-- DATA EXCERPT follows --

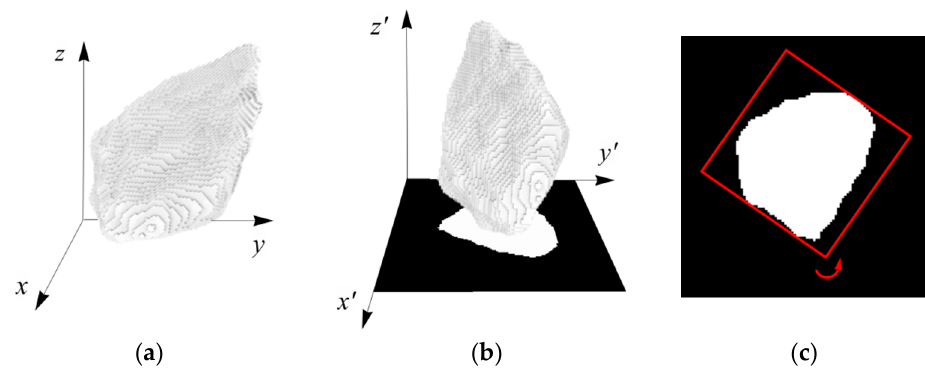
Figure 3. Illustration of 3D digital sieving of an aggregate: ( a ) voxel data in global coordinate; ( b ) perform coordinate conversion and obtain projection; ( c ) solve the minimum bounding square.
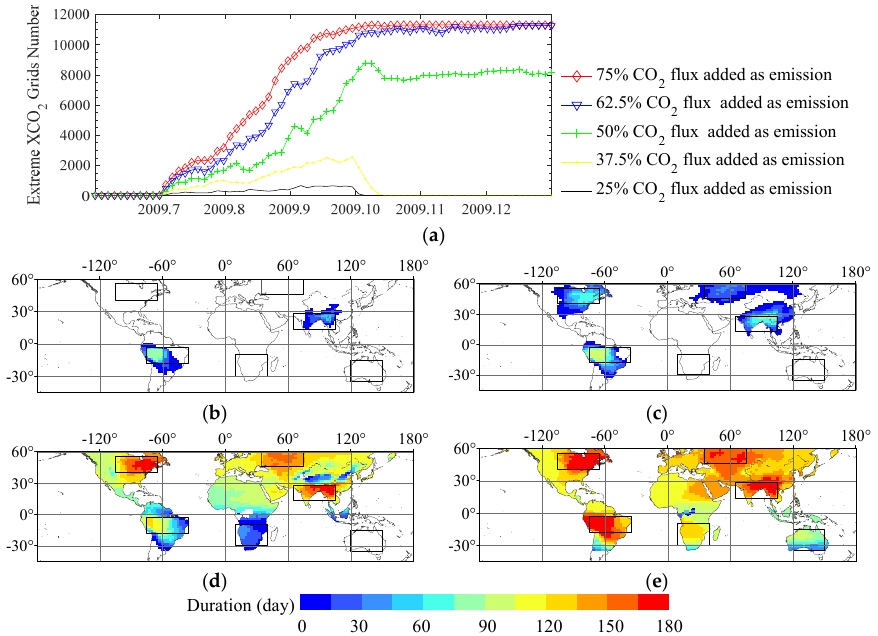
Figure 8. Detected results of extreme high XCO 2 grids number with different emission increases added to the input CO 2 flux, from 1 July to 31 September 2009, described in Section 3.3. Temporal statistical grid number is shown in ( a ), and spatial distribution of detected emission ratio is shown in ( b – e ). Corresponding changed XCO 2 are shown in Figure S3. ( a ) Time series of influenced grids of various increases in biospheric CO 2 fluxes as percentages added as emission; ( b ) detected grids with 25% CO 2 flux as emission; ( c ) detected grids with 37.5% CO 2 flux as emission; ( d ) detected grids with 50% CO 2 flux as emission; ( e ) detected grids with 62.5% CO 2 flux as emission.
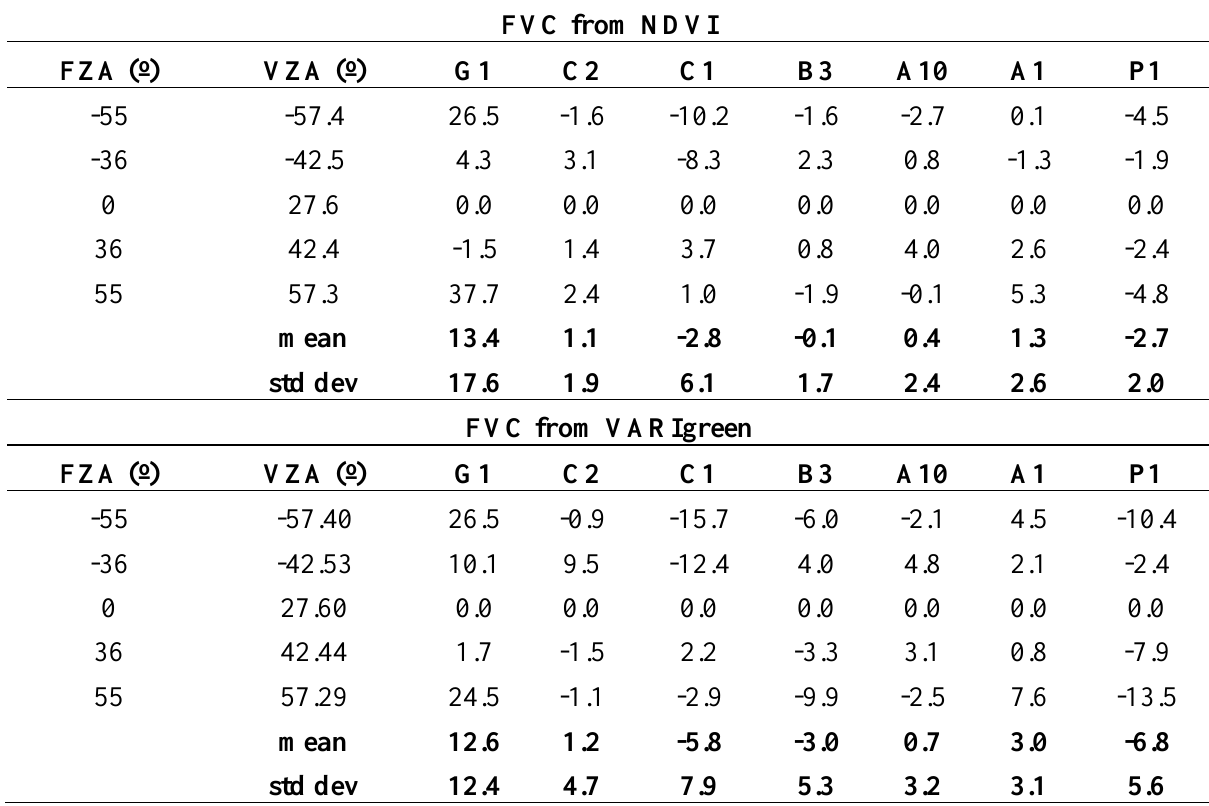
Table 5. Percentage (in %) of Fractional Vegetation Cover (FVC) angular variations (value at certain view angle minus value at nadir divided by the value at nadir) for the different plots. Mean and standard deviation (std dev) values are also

-- DATA EXCERPT concluded --

- **AIM OF THE TASK**:
A line belongs in the answer if it contains the word "different"; please copy each such line from the material.

- **RESPONSE TO THIS EXERCISE**:
Figure 8. Detected results of extreme high XCO 2 grids number with different emission increases added to the input CO 2 flux, from 1 July to 31 September 2009, described in Section 3.3. Temporal statistical grid number is shown in ( a ), and spatial distribution of detected emission ratio is shown in ( b – e ). Corresponding changed XCO 2 are shown in Figure S3. ( a ) Time series of influenced grids of various increases in biospheric CO 2 fluxes as percentages added as emission; ( b ) detected grids with 25% CO 2 flux as emission; ( c ) detected grids with 37.5% CO 2 flux as emission; ( d ) detected grids with 50% CO 2 flux as emission; ( e ) detected grids with 62.5% CO 2 flux as emission.
Table 5. Percentage (in %) of Fractional Vegetation Cover (FVC) angular variations (value at certain view angle minus value at nadir divided by the value at nadir) for the different plots. Mean and standard deviation (std dev) values are also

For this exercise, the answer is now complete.